*** Opening INFORMATION GIVEN ***
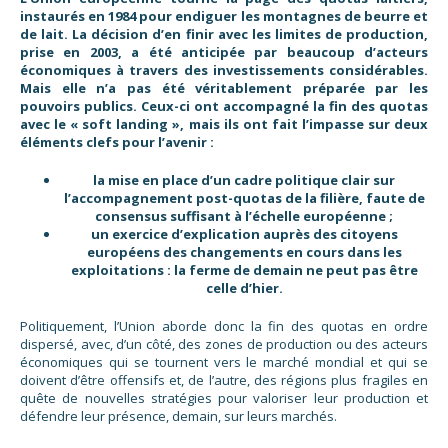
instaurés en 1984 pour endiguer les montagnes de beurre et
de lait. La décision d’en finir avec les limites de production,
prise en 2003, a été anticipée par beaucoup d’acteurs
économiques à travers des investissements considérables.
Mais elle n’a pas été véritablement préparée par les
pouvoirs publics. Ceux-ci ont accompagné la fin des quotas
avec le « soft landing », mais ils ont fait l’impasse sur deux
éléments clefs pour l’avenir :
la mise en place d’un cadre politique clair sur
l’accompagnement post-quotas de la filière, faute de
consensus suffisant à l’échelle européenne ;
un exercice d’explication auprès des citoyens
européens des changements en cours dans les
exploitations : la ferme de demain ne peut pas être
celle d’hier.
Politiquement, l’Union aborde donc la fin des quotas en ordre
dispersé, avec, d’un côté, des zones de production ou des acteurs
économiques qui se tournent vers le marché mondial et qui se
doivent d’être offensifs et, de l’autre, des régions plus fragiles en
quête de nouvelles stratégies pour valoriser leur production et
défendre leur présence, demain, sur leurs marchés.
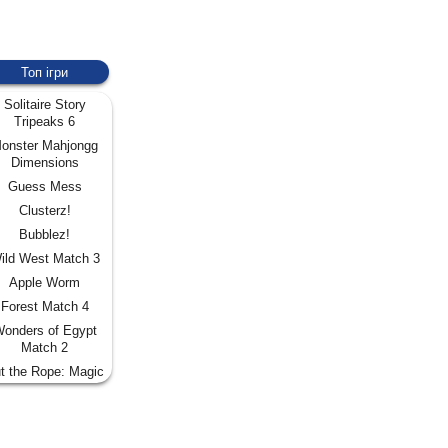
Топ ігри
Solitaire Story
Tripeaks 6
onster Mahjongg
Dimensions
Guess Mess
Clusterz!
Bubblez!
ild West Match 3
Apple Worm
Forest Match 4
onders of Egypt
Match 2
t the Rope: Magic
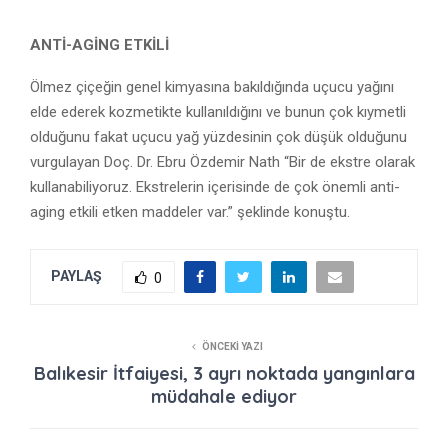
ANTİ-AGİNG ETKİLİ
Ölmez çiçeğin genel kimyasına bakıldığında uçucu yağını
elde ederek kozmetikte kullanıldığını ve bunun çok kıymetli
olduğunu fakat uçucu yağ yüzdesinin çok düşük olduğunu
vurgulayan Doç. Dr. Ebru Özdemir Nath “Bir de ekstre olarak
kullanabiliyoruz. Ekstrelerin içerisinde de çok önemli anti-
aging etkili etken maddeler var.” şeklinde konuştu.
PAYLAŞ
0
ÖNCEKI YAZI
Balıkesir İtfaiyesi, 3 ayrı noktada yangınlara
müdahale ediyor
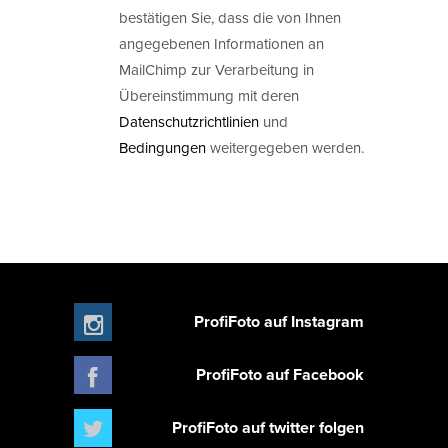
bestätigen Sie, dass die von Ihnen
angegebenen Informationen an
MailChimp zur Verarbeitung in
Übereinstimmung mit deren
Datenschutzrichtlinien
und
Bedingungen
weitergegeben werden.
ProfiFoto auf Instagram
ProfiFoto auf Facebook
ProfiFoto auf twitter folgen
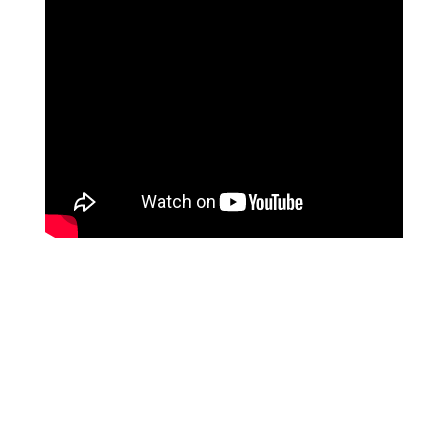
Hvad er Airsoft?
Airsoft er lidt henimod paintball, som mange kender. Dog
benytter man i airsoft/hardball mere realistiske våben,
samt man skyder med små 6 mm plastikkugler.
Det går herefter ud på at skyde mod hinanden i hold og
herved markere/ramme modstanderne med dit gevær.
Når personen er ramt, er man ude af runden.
*** Closing INFORMATION GIVEN ***
• _PROBLEM STATEMENT_
Say only the number of lines above holding "Match".

• _WRITTEN ANSWER_
3